After leaving Mono, I headed for Gallowgate and to Barrowland. It was the only point I had to get my phone out and refer to Google Maps. I knew I wasn’t far from there but I couldn’t quite get my bearings. I wanted to go to Barras so I could see the “Oor Ziggy” statute. There is a bucket trail on again this year. Last year it was penguin statutes and this year it is various decorated versions of Oor Wullie. The weather being as it was, I didn’t get to see as many Wullies (pun absolutely intended!) as I’d have liked. Lol. But I did see some. And I now realise, I missed seeing the one with Jim’s name on it. Damn! But I did get to see “Oor Ziggy”. Below are the Wullies I spied while I was up there.

I walked back through Merchant City and the market and had a quick perusal. I didn’t really see anything I fancied. Well, I saw one thing. A little plaque that said “Hame Sweet Hame” that I was tempted to buy to hang in the house that will be our hame that I hope we’ll buy within the next 12 months or so.

Another pit stop for an ice coffee and then up to the Cineworld for a film.
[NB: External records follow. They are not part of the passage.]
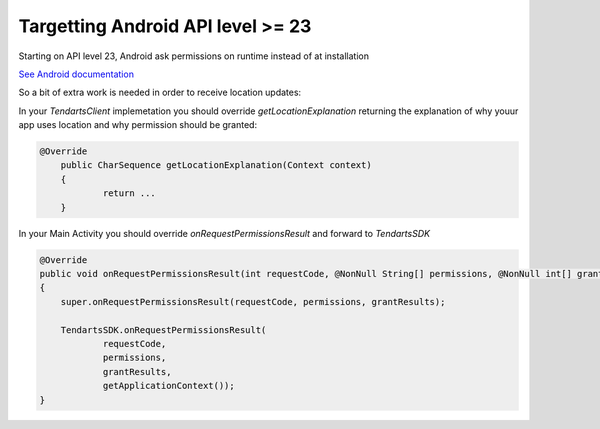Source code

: .. _android-target-api:

==================================
Targetting Android API level >= 23
==================================


Starting on API level 23, Android ask permissions on runtime instead of at installation

`See Android documentation <https://developer.android.com/training/permissions/requesting.html>`_

So a bit of extra work is needed in order to receive location updates:


In your `TendartsClient` implemetation you should override `getLocationExplanation` returning the explanation of why youur app uses location and why permission should be granted:

.. code-block:: java

    @Override
	public CharSequence getLocationExplanation(Context context)
	{
		return ...
	}



In your Main Activity you should override `onRequestPermissionsResult` and forward to  `TendartsSDK`




.. code:: java

    @Override
    public void onRequestPermissionsResult(int requestCode, @NonNull String[] permissions, @NonNull int[] grantResults)
    {
        super.onRequestPermissionsResult(requestCode, permissions, grantResults);               

        TendartsSDK.onRequestPermissionsResult(
                requestCode,
                permissions,
                grantResults,
                getApplicationContext());
    }
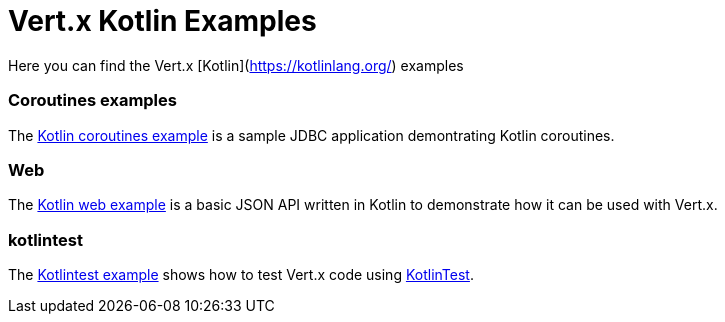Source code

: # Vert.x Kotlin Examples

Here you can find the Vert.x [Kotlin](https://kotlinlang.org/) examples

=== Coroutines examples

The link:coroutines/README.md[Kotlin coroutines example] is a sample JDBC application demontrating Kotlin coroutines.

=== Web

The link:web/README.md[Kotlin web example] is a basic JSON API written in Kotlin to
demonstrate how it can be used with Vert.x.

=== kotlintest

The link:kotlintest/README.md[Kotlintest example] shows how to test Vert.x code using https://github.com/kotlintest/kotlintest[KotlinTest].
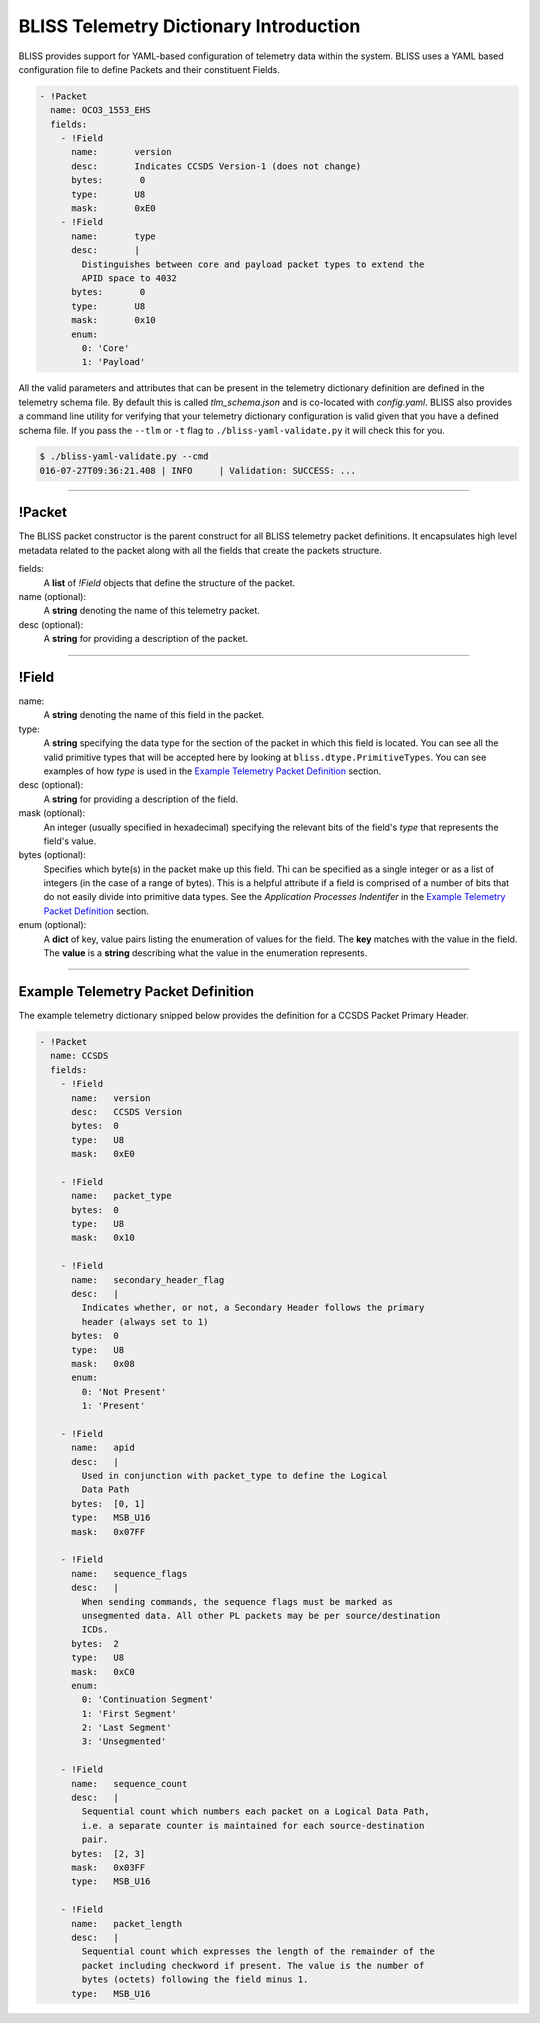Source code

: BLISS Telemetry Dictionary Introduction
=======================================

BLISS provides support for YAML-based configuration of telemetry data within the system. BLISS uses a YAML based configuration file to define Packets and their constituent Fields.

.. code-block:: yaml

    - !Packet
      name: OCO3_1553_EHS
      fields:
        - !Field
          name:       version
          desc:       Indicates CCSDS Version-1 (does not change)
          bytes:       0
          type:       U8
          mask:       0xE0
        - !Field
          name:       type
          desc:       |
            Distinguishes between core and payload packet types to extend the
            APID space to 4032
          bytes:       0
          type:       U8
          mask:       0x10
          enum:
            0: 'Core'
            1: 'Payload'

All the valid parameters and attributes that can be present in the telemetry dictionary definition are defined in the telemetry schema file. By default this is called *tlm_schema.json* and is co-located with *config.yaml*.  BLISS also provides a command line utility for verifying that your telemetry dictionary configuration is valid given that you have a defined schema file. If you pass the ``--tlm`` or ``-t`` flag to ``./bliss-yaml-validate.py`` it will check this for you.

.. code-block:: bash

    $ ./bliss-yaml-validate.py --cmd
    016-07-27T09:36:21.408 | INFO     | Validation: SUCCESS: ...

----

!Packet
-------

The BLISS packet constructor is the parent construct for all BLISS telemetry packet definitions. It encapsulates high level metadata related to the packet along with all the fields that create the packets structure.

fields:
    A **list** of *!Field* objects that define the structure of the packet.

name (optional):
    A **string** denoting the name of this telemetry packet.

desc (optional):
    A **string** for providing a description of the packet.

----

!Field
------

name:
    A **string** denoting the name of this field in the packet.

type:
    A **string** specifying the data type for the section of the packet in which this field is located. You can see all the valid primitive types that will be accepted here by looking at ``bliss.dtype.PrimitiveTypes``. You can see examples of how *type* is used in the `Example Telemetry Packet Definition`_ section.

desc (optional):
    A **string** for providing a description of the field.

mask (optional):
    An integer (usually specified in hexadecimal) specifying the relevant bits of the field's *type* that represents the field's value.

bytes (optional):
    Specifies which byte(s) in the packet make up this field. Thi can be specified as a single integer or as a list of integers (in the case of a range of bytes). This is a helpful attribute if a field is comprised of a number of bits that do not easily divide into primitive data types. See the *Application Processes Indentifer* in the `Example Telemetry Packet Definition`_ section.

enum (optional):
    A **dict** of key, value pairs listing the enumeration of values for the field. The **key** matches with the value in the field. The **value** is a **string** describing what the value in the enumeration represents.

----

Example Telemetry Packet Definition
-----------------------------------

The example telemetry dictionary snipped below provides the definition for a CCSDS Packet Primary Header.

.. image:: _static/ccsds_prim_header.png

.. code-block:: yaml

    - !Packet
      name: CCSDS
      fields:
        - !Field
          name:   version
          desc:   CCSDS Version
          bytes:  0
          type:   U8
          mask:   0xE0

        - !Field
          name:   packet_type
          bytes:  0
          type:   U8
          mask:   0x10

        - !Field
          name:   secondary_header_flag
          desc:   |
            Indicates whether, or not, a Secondary Header follows the primary
            header (always set to 1)
          bytes:  0
          type:   U8
          mask:   0x08
          enum:
            0: 'Not Present'
            1: 'Present'

        - !Field
          name:   apid
          desc:   |
            Used in conjunction with packet_type to define the Logical
            Data Path
          bytes:  [0, 1]
          type:   MSB_U16
          mask:   0x07FF

        - !Field
          name:   sequence_flags
          desc:   |
            When sending commands, the sequence flags must be marked as
            unsegmented data. All other PL packets may be per source/destination
            ICDs.
          bytes:  2
          type:   U8
          mask:   0xC0
          enum:
            0: 'Continuation Segment'
            1: 'First Segment'
            2: 'Last Segment'
            3: 'Unsegmented'

        - !Field
          name:   sequence_count
          desc:   |
            Sequential count which numbers each packet on a Logical Data Path,
            i.e. a separate counter is maintained for each source-destination
            pair.
          bytes:  [2, 3]
          mask:   0x03FF
          type:   MSB_U16

        - !Field
          name:   packet_length
          desc:   |
            Sequential count which expresses the length of the remainder of the
            packet including checkword if present. The value is the number of
            bytes (octets) following the field minus 1.
          type:   MSB_U16
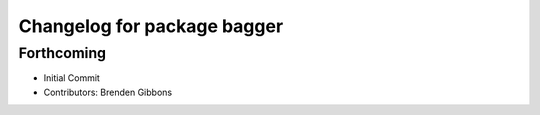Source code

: ^^^^^^^^^^^^^^^^^^^^^^^^^^^^
Changelog for package bagger
^^^^^^^^^^^^^^^^^^^^^^^^^^^^

Forthcoming
-----------
* Initial Commit
* Contributors: Brenden Gibbons
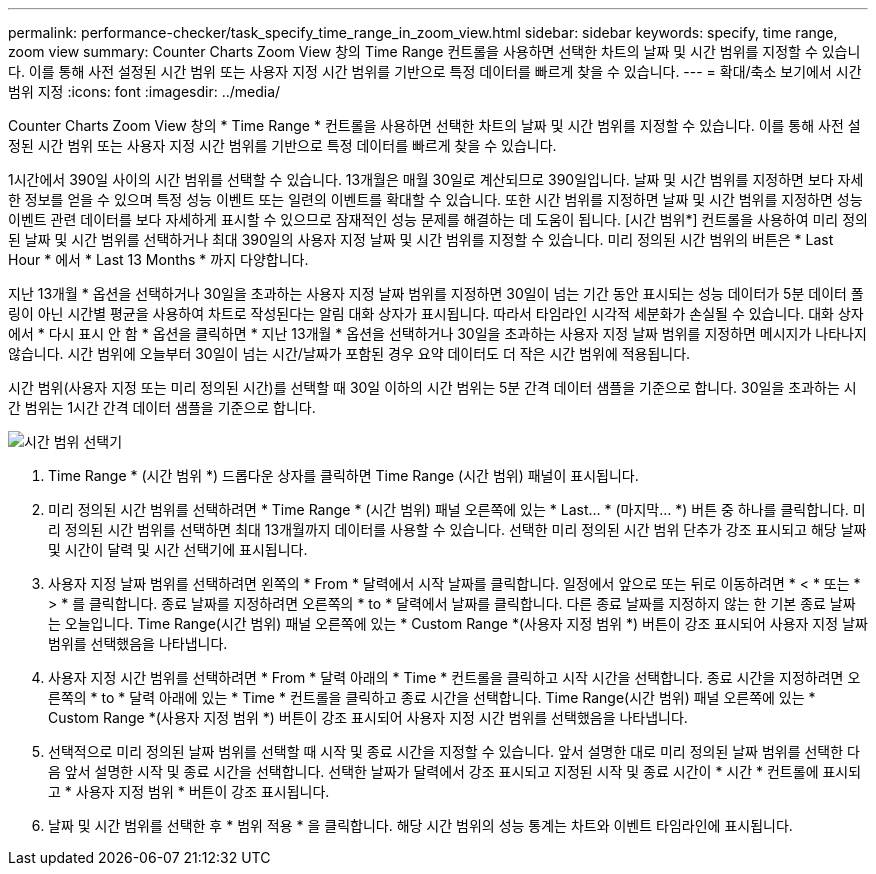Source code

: ---
permalink: performance-checker/task_specify_time_range_in_zoom_view.html 
sidebar: sidebar 
keywords: specify, time range, zoom view 
summary: Counter Charts Zoom View 창의 Time Range 컨트롤을 사용하면 선택한 차트의 날짜 및 시간 범위를 지정할 수 있습니다. 이를 통해 사전 설정된 시간 범위 또는 사용자 지정 시간 범위를 기반으로 특정 데이터를 빠르게 찾을 수 있습니다. 
---
= 확대/축소 보기에서 시간 범위 지정
:icons: font
:imagesdir: ../media/


[role="lead"]
Counter Charts Zoom View 창의 * Time Range * 컨트롤을 사용하면 선택한 차트의 날짜 및 시간 범위를 지정할 수 있습니다. 이를 통해 사전 설정된 시간 범위 또는 사용자 지정 시간 범위를 기반으로 특정 데이터를 빠르게 찾을 수 있습니다.

1시간에서 390일 사이의 시간 범위를 선택할 수 있습니다. 13개월은 매월 30일로 계산되므로 390일입니다. 날짜 및 시간 범위를 지정하면 보다 자세한 정보를 얻을 수 있으며 특정 성능 이벤트 또는 일련의 이벤트를 확대할 수 있습니다. 또한 시간 범위를 지정하면 날짜 및 시간 범위를 지정하면 성능 이벤트 관련 데이터를 보다 자세하게 표시할 수 있으므로 잠재적인 성능 문제를 해결하는 데 도움이 됩니다. [시간 범위*] 컨트롤을 사용하여 미리 정의된 날짜 및 시간 범위를 선택하거나 최대 390일의 사용자 지정 날짜 및 시간 범위를 지정할 수 있습니다. 미리 정의된 시간 범위의 버튼은 * Last Hour * 에서 * Last 13 Months * 까지 다양합니다.

지난 13개월 * 옵션을 선택하거나 30일을 초과하는 사용자 지정 날짜 범위를 지정하면 30일이 넘는 기간 동안 표시되는 성능 데이터가 5분 데이터 폴링이 아닌 시간별 평균을 사용하여 차트로 작성된다는 알림 대화 상자가 표시됩니다. 따라서 타임라인 시각적 세분화가 손실될 수 있습니다. 대화 상자에서 * 다시 표시 안 함 * 옵션을 클릭하면 * 지난 13개월 * 옵션을 선택하거나 30일을 초과하는 사용자 지정 날짜 범위를 지정하면 메시지가 나타나지 않습니다. 시간 범위에 오늘부터 30일이 넘는 시간/날짜가 포함된 경우 요약 데이터도 더 작은 시간 범위에 적용됩니다.

시간 범위(사용자 지정 또는 미리 정의된 시간)를 선택할 때 30일 이하의 시간 범위는 5분 간격 데이터 샘플을 기준으로 합니다. 30일을 초과하는 시간 범위는 1시간 간격 데이터 샘플을 기준으로 합니다.

image::../media/time_range_selector.gif[시간 범위 선택기]

. Time Range * (시간 범위 *) 드롭다운 상자를 클릭하면 Time Range (시간 범위) 패널이 표시됩니다.
. 미리 정의된 시간 범위를 선택하려면 * Time Range * (시간 범위) 패널 오른쪽에 있는 * Last... * (마지막... *) 버튼 중 하나를 클릭합니다. 미리 정의된 시간 범위를 선택하면 최대 13개월까지 데이터를 사용할 수 있습니다. 선택한 미리 정의된 시간 범위 단추가 강조 표시되고 해당 날짜 및 시간이 달력 및 시간 선택기에 표시됩니다.
. 사용자 지정 날짜 범위를 선택하려면 왼쪽의 * From * 달력에서 시작 날짜를 클릭합니다. 일정에서 앞으로 또는 뒤로 이동하려면 * < * 또는 * > * 를 클릭합니다. 종료 날짜를 지정하려면 오른쪽의 * to * 달력에서 날짜를 클릭합니다. 다른 종료 날짜를 지정하지 않는 한 기본 종료 날짜는 오늘입니다. Time Range(시간 범위) 패널 오른쪽에 있는 * Custom Range *(사용자 지정 범위 *) 버튼이 강조 표시되어 사용자 지정 날짜 범위를 선택했음을 나타냅니다.
. 사용자 지정 시간 범위를 선택하려면 * From * 달력 아래의 * Time * 컨트롤을 클릭하고 시작 시간을 선택합니다. 종료 시간을 지정하려면 오른쪽의 * to * 달력 아래에 있는 * Time * 컨트롤을 클릭하고 종료 시간을 선택합니다. Time Range(시간 범위) 패널 오른쪽에 있는 * Custom Range *(사용자 지정 범위 *) 버튼이 강조 표시되어 사용자 지정 시간 범위를 선택했음을 나타냅니다.
. 선택적으로 미리 정의된 날짜 범위를 선택할 때 시작 및 종료 시간을 지정할 수 있습니다. 앞서 설명한 대로 미리 정의된 날짜 범위를 선택한 다음 앞서 설명한 시작 및 종료 시간을 선택합니다. 선택한 날짜가 달력에서 강조 표시되고 지정된 시작 및 종료 시간이 * 시간 * 컨트롤에 표시되고 * 사용자 지정 범위 * 버튼이 강조 표시됩니다.
. 날짜 및 시간 범위를 선택한 후 * 범위 적용 * 을 클릭합니다. 해당 시간 범위의 성능 통계는 차트와 이벤트 타임라인에 표시됩니다.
I was hoping that, to tie in with seeing the exhibition earlier in the day, I’d get to see Yesterday. I got to Cineworld at 6.45 and the next screening of Yesterday was on at 7.50. It wasn’t due to finish until 10.15 which would have cut it fine for getting over to the station for my coach at 10.30. I thought it best not to chance it. With few other options and with at least 3 hours to waste, I decided on seeing The Lion King instead. I know! Lol. And I am sad to say I really did enjoy it. It has been really well done.

I grabbed a bottle of water for the journey home (and was armed with sesame snaps and a bag of marshmallows that I had bought earlier in the day) and was over at Buchanan Station at 9.40.

It was a long journey home…but it was a wonderful weekend.